Assumptions:
$u(x,t)$ is solution of diffuse equation for $-\infty < x < \infty, t \geq 0$.
$\phi(x) = u(x,0)$ is even, resp. odd function.
I need to prove that for even: $u(x,t)=u(-x,t)$ and odd $u(x,t)=-u(-x,t)$.
I have:
EVEN:
$
\begin{align*}
u(x,t) &= \frac{1}{\sqrt{4\pi kt}} \int_{-\infty}^{\infty} e^{\frac{-(x-y)^2}{4kt}} \phi(y)dy \\
&= \frac{1}{\sqrt{4\pi kt}} \int_{-\infty}^{\infty} e^{\frac{-(x-y)^2}{4kt}} \phi(-y)dy \\
&= -\frac{1}{\sqrt{4\pi kt}} \int_{-\infty}^{\infty} e^{\frac{-(x+z)^2}{4kt}} \phi(z)dz = ??? = u(-x,t)
\end{align*}
$
I did the substitution of $z=-y$.
ODD:
$
\begin{align*}
u(x,t) &= \frac{1}{\sqrt{4\pi kt}} \int_{-\infty}^{\infty} e^{\frac{-(x-y)^2}{4kt}} \phi(y)dy \\
&= -\frac{1}{\sqrt{4\pi kt}} \int_{-\infty}^{\infty} e^{\frac{-(x-y)^2}{4kt}} \phi(-y)dy \\
&= \frac{1}{\sqrt{4\pi kt}} \int_{-\infty}^{\infty} e^{\frac{-(x+z)^2}{4kt}} \phi(z)dz =???= -u(-x,t)
\end{align*}
$
I don't know how to continue, or even worse if what I have done is right.
Best Answer
I figured it out. Here are answers if someone cares:
EVEN: $ \begin{align*} u(-x,t) &= \frac{1}{\sqrt{4\pi kt}} \int_{-\infty}^{\infty} e^{\frac{-(-x-y)^2}{4kt}} \phi(y)dy \\ &= \frac{1}{\sqrt{4\pi kt}} \int_{-\infty}^{\infty} e^{\frac{-(x+y)^2}{4kt}} \phi(-y)dy \\ &= -\frac{1}{\sqrt{4\pi kt}} \int_{\infty}^{-\infty} e^{\frac{-(x-z)^2}{4kt}} \phi(z)dz \\ &= \frac{1}{\sqrt{4\pi kt}} \int_{-\infty}^{\infty} e^{\frac{-(x-z)^2}{4kt}} \phi(z)dz = u(x,t) \end{align*} $ substitution $z=-y$.

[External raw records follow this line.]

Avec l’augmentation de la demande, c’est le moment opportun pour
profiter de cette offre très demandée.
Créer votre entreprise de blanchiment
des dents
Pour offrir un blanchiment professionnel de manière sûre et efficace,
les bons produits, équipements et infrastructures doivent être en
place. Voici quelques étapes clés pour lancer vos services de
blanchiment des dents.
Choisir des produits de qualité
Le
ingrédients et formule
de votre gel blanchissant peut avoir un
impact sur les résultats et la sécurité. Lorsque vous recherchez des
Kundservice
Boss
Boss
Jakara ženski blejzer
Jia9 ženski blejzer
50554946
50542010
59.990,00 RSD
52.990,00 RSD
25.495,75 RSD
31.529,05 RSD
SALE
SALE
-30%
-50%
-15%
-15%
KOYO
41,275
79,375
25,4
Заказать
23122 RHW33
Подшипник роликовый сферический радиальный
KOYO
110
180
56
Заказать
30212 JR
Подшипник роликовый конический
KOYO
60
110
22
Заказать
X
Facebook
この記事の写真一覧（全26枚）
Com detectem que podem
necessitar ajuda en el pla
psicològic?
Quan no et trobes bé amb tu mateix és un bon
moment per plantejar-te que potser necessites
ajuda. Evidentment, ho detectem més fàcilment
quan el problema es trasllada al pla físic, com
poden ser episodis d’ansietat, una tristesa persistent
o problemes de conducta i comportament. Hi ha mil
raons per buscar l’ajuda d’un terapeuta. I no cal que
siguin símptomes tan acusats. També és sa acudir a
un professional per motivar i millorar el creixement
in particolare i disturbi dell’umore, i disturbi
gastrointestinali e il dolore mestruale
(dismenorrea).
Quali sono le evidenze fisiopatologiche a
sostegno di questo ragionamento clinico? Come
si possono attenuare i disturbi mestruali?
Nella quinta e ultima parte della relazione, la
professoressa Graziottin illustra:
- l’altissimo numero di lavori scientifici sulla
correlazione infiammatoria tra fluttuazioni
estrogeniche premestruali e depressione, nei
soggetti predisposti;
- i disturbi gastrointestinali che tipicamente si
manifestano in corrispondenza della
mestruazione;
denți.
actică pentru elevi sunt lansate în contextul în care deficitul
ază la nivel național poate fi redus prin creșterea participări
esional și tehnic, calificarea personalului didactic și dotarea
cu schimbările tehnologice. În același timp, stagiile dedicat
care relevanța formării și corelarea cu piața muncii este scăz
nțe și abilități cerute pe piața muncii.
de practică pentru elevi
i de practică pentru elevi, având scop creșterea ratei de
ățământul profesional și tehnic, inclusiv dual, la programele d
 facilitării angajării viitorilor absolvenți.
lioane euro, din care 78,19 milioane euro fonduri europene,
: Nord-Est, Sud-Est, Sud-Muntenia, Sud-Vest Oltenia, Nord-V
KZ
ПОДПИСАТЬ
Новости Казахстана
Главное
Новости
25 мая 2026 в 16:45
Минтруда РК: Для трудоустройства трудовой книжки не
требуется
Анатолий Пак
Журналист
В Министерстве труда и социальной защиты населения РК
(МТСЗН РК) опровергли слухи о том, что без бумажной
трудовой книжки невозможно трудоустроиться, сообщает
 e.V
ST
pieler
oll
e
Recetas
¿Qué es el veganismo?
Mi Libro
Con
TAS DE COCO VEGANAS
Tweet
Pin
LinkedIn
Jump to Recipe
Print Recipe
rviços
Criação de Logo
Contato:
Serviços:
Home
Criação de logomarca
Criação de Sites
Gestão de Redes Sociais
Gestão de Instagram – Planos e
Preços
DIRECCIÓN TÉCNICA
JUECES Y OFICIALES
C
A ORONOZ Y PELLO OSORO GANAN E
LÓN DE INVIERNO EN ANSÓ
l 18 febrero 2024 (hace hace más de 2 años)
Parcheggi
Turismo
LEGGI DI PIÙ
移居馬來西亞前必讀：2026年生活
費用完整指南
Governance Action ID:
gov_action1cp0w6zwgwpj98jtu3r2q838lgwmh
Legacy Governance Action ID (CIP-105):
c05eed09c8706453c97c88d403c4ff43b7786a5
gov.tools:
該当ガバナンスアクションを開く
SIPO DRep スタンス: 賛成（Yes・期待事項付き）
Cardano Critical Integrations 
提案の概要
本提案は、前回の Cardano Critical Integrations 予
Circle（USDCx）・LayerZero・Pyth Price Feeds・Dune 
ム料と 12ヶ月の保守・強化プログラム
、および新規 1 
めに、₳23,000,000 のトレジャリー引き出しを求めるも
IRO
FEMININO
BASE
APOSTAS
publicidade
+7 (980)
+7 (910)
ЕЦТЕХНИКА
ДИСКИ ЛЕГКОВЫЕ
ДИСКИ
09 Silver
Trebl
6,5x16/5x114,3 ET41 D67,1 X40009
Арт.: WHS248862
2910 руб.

$ \begin{align*} u(-x,t) &= \frac{1}{\sqrt{4\pi kt}} \int_{-\infty}^{\infty} e^{\frac{-(-x-y)^2}{4kt}} \phi(y)dy \\ &= \frac{1}{\sqrt{4\pi kt}} \int_{-\infty}^{\infty} e^{\frac{-(x+y)^2}{4kt}} (-\phi(-y))dy \\ &= \frac{1}{\sqrt{4\pi kt}} \int_{\infty}^{-\infty} e^{\frac{-(x-z)^2}{4kt}} \phi(z)dz \\ &= -\frac{1}{\sqrt{4\pi kt}} \int_{-\infty}^{\infty} e^{\frac{-(x-z)^2}{4kt}} \phi(z)dz = -u(x,t) \end{align*} $